Undergraduate Honors Theses

Thesis Defended

Spring 2013

Document Type




First Advisor

Dr. Rainer Volkamer


Glyoxal (CHOCHO) is an atmospheric trace gas produced by the radical-initiated oxidation of hydrocarbons. High resolution measurements of the glyoxal absorption spectrum in the visible wavelength range are needed as reference spectra to calibrate optical spectroscopic measurements of this gas. The UV-vis absorption spectra of C13-disubstituted glyoxal and ambient (C12) glyoxal were collected at moderately high (1 cm-1) resolution. Isotopic shifts of up to 0.289 nm were observed at the 451-456 nm strong band, but no shifts were observed at the 438-441 nm band.

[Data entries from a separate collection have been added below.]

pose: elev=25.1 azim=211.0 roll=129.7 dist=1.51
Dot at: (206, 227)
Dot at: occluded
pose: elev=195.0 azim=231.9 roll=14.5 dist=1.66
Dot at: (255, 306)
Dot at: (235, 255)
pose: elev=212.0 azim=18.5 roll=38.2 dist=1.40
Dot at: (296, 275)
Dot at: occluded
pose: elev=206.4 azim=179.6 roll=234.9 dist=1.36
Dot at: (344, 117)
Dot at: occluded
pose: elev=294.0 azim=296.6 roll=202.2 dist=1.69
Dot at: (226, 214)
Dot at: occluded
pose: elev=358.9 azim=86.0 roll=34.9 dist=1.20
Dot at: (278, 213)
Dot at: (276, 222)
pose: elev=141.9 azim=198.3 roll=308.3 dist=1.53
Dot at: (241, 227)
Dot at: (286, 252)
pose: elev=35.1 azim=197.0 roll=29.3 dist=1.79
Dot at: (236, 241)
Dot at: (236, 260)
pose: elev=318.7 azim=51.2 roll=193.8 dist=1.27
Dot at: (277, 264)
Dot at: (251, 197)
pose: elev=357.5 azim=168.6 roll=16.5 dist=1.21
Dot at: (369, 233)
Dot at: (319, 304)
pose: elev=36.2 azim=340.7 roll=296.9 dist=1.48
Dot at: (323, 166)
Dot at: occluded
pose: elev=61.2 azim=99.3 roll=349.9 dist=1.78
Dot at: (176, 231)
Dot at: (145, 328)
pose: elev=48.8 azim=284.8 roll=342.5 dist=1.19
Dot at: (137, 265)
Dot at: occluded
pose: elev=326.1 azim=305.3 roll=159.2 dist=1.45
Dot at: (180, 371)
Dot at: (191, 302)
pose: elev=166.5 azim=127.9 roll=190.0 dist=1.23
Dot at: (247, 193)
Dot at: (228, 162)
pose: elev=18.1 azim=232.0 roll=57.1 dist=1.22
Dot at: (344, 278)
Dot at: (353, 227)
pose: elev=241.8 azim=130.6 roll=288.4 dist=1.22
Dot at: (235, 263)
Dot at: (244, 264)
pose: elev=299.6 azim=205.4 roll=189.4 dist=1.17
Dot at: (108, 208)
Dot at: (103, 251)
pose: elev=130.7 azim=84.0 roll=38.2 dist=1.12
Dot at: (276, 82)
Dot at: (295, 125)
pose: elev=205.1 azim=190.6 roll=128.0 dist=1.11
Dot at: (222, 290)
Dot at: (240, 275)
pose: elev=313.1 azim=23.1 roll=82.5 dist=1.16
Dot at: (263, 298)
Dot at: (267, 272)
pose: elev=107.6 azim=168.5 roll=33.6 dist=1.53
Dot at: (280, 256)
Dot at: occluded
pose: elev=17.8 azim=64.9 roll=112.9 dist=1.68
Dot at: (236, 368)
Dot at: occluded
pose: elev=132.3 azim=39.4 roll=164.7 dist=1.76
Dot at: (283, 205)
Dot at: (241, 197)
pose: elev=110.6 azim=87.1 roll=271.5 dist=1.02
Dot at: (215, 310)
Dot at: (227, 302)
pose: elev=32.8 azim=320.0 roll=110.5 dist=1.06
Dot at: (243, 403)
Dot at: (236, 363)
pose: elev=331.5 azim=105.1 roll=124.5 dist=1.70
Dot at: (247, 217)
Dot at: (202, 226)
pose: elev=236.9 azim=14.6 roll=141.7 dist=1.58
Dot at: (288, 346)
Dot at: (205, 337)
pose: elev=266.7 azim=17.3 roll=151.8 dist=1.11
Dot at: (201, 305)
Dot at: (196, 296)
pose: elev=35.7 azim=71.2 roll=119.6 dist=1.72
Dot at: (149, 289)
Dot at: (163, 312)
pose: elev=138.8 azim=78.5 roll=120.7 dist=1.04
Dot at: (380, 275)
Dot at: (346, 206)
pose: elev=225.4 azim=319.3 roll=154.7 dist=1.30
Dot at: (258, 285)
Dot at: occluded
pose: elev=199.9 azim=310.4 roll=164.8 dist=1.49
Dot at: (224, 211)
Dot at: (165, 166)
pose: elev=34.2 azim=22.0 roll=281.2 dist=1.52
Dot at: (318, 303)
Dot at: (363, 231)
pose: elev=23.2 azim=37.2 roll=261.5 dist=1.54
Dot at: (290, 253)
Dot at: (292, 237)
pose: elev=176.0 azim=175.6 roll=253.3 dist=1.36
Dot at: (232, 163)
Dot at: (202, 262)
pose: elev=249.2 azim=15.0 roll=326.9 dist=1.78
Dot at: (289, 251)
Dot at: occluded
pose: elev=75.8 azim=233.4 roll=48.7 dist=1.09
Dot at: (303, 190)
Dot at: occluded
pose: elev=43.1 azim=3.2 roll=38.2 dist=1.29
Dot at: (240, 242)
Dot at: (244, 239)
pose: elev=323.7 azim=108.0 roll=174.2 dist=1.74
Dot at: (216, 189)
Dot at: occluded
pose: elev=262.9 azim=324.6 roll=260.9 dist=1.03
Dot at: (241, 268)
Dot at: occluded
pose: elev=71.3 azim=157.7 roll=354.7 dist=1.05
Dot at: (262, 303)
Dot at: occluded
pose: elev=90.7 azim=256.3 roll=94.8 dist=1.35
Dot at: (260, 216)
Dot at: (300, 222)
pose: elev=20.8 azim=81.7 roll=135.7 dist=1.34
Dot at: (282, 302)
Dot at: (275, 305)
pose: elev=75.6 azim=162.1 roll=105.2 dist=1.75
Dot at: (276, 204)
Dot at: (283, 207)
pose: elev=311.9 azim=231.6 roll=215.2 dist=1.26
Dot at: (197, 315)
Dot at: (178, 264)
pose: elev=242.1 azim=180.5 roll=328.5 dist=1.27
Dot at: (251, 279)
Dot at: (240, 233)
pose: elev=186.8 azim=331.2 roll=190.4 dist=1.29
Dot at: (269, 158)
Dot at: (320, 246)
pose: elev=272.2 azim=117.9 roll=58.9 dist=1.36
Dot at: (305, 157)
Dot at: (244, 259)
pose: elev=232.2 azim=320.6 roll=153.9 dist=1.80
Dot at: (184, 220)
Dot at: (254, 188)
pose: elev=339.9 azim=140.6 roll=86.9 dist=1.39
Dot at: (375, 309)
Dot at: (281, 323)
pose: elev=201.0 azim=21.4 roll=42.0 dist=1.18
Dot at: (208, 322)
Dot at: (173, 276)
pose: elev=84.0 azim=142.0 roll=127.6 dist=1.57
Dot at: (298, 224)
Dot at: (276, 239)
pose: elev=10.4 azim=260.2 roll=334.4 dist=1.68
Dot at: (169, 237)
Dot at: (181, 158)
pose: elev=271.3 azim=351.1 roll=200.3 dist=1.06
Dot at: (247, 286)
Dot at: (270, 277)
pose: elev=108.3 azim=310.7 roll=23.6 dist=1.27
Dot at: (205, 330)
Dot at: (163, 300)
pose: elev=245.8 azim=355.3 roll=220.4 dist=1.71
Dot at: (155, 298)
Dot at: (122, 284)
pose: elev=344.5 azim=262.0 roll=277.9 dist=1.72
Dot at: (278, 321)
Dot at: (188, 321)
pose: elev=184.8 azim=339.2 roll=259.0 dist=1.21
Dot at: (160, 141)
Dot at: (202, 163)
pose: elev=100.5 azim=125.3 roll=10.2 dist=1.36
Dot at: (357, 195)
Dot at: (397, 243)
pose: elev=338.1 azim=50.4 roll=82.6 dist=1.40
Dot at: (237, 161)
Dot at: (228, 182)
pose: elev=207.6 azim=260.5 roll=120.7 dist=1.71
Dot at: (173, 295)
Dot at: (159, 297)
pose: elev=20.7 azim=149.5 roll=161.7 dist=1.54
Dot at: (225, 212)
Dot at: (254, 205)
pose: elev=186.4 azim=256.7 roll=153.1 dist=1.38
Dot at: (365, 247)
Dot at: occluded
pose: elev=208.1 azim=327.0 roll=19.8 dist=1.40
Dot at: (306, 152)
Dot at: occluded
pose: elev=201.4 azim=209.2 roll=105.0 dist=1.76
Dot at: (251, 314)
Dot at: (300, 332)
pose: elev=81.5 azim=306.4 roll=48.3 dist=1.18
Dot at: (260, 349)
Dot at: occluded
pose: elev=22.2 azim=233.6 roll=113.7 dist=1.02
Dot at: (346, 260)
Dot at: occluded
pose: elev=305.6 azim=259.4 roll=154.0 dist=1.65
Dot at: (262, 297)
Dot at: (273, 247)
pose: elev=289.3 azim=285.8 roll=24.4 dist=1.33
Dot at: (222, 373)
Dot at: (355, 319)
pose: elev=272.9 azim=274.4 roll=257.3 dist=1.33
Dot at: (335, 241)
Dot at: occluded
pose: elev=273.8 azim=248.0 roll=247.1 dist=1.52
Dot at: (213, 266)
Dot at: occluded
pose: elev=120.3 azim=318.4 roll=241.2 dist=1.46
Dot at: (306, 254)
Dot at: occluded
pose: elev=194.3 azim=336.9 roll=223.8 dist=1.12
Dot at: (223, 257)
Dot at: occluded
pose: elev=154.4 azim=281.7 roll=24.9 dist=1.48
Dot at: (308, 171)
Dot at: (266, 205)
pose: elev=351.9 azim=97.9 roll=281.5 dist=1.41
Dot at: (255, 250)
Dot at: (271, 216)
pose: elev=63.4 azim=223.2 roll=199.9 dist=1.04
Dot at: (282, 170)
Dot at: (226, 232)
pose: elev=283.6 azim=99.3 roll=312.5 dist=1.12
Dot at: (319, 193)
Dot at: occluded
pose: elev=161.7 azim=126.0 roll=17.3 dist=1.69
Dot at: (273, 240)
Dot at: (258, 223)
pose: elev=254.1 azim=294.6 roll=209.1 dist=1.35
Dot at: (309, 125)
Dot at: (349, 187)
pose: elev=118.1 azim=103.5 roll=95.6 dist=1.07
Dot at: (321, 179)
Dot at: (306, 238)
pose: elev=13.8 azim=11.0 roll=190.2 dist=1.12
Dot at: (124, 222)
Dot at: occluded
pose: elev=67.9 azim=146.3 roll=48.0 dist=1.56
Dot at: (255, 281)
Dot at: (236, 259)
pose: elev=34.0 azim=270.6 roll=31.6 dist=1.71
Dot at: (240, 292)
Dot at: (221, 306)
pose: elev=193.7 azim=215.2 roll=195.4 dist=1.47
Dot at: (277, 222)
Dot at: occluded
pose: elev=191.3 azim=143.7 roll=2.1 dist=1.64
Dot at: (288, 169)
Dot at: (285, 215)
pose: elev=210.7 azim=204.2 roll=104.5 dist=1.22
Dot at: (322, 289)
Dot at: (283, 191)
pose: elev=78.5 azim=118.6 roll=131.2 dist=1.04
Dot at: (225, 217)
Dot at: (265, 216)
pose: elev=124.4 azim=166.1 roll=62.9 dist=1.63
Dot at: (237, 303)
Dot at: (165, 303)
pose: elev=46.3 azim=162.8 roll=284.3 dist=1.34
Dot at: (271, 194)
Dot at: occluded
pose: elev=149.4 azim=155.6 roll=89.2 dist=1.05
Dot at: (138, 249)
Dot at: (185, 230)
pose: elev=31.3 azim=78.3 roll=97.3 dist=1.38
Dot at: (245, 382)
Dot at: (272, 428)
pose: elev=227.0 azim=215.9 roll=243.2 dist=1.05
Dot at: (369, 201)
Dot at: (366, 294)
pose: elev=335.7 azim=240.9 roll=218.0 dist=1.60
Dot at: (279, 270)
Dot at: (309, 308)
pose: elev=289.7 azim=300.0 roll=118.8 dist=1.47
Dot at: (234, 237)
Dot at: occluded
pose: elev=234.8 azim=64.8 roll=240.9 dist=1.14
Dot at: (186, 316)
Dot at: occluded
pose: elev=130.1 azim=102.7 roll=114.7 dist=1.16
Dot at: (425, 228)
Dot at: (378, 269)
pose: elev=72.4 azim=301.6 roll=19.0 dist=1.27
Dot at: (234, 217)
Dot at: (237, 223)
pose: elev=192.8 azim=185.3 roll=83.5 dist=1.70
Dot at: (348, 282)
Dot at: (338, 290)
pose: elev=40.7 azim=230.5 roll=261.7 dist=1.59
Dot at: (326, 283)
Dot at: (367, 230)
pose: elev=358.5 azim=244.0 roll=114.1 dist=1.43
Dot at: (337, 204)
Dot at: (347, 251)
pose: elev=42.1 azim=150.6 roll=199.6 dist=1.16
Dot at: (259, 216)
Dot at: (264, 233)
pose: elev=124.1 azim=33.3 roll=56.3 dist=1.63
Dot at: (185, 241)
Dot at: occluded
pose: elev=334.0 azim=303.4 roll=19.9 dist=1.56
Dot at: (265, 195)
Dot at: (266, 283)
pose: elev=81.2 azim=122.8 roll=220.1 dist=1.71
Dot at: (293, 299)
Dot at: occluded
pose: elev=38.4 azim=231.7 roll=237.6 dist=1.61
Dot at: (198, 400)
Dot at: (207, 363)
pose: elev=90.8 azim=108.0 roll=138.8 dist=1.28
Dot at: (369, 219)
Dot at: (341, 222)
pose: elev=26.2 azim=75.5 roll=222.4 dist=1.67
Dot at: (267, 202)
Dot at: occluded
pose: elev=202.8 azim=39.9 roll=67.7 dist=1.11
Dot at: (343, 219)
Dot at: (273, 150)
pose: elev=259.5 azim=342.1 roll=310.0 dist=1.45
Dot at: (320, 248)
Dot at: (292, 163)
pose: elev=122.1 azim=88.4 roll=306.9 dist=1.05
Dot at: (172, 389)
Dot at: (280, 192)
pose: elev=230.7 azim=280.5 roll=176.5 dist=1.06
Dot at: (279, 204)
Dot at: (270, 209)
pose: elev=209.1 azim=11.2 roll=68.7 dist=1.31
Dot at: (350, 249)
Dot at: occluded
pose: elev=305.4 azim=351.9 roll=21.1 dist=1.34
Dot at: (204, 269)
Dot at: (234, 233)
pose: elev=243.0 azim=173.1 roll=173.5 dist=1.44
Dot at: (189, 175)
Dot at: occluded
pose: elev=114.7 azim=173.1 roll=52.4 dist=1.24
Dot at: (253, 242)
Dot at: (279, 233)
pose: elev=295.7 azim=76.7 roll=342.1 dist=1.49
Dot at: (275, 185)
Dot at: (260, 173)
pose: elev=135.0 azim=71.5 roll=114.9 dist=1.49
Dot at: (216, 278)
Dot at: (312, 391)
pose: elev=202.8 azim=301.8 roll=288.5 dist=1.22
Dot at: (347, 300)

The ability to differentiate between atmospheric glyoxal and 13CHO13CHO (C13 glyoxal) is assessed through spectral analysis of synthetic glyoxal spectra with added noise under various conditions, including the presence/absence of other gases that overlap the glyoxal spectral features, various forms of experimental noise and measurement resolution, and by varying the spectral window used for analysis. It is found that decreasing resolution linearly increases (R2 >0.95) deviation from known C12 and C13 glyoxal concentrations, while varying baseline correction polynomials does not produce such a trend. Furthermore, the presence of H2O has no significant effect on the glyoxal retrieval, while addition of NO2 can cause ~10% deviations. These deviations border on significance: they are slightly less than 3σ of the retrieval error. It is thus concluded that the now available C13 absorption spectrum provides a means to distinguish C12 and C13 glyoxal through multispectral techniques such as cavity enhanced DOAS.